Miss Coker stood up and took from the dresser the two bars of chocolate she had bought at the post office store. She picked up the kitten and carried it down the hall to her front door, opened the door and stood on the step, beckoning to the children. Very cold, they were just on the point of going home. They stared at her, round-eyed with amazement. She beckoned again and held out the chocolate bars. Slowly, unbelievingly, they came up the path to take them. Neither child said anything. Nor did she.
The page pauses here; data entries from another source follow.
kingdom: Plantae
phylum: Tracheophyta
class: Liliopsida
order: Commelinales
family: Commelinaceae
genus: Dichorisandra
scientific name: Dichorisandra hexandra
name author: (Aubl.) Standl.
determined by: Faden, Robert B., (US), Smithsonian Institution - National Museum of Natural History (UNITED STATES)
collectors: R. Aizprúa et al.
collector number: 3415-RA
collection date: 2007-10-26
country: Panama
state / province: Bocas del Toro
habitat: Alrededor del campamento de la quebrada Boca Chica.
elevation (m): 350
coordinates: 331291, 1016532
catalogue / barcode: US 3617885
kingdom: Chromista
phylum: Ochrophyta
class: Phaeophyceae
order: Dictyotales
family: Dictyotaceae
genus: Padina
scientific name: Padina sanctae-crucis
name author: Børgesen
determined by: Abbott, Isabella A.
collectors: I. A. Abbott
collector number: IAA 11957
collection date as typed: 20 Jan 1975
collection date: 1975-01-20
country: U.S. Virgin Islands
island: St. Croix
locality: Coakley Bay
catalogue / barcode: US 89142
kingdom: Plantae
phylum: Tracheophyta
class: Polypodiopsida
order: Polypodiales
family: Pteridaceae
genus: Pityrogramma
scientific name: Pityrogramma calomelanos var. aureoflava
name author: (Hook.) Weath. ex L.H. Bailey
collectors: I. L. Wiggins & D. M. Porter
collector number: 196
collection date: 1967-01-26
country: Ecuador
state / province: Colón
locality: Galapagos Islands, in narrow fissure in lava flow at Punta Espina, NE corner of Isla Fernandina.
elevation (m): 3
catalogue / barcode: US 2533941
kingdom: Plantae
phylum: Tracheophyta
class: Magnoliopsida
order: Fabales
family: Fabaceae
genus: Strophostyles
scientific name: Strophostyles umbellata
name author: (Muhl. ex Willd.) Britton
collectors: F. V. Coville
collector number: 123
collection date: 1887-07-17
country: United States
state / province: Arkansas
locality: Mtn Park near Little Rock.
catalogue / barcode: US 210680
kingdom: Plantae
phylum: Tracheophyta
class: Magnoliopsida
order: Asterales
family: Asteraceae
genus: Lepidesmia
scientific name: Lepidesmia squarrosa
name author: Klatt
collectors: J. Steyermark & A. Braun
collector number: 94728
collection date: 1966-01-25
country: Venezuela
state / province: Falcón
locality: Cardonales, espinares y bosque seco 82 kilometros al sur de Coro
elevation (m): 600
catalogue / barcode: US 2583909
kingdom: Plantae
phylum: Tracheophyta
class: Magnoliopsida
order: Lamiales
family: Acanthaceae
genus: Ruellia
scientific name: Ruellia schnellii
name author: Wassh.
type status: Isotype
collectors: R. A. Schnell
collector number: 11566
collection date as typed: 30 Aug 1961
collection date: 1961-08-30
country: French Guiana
They raced off with their news, bursting in and nearly knocking over the table on which Bert was trying to mend his old radio, both talking at once. `Mum, Mum, she's got the kitten ! She had it in her arms when she give us the choc! ' 

'She got it, Mum -'

`It had milk on its whiskers!'

`Well, my-o-me,' said Bert. `Wonders never cease.

Thing is, will she keep it?'

`I'd say she will,' Amy Reece said. `Hard to turn it out again once you take in a stray.'

`She's bound to keep it, Mum. She were stroking it!' Their mother beamed fondly on the rosy sparkling faces.

`Well, thank goodness for that. Now we can all have a happy Christmas. Off with you to bed.'

That night two lives rejoiced, and two hearts beat near each other. The kitten, purring her gratitude for food, warmth, and above all, love--and the woman, listening to the sing-song of the happy kitten, driving away the painful, dark shadows of the past, wondered why she'd waited so long.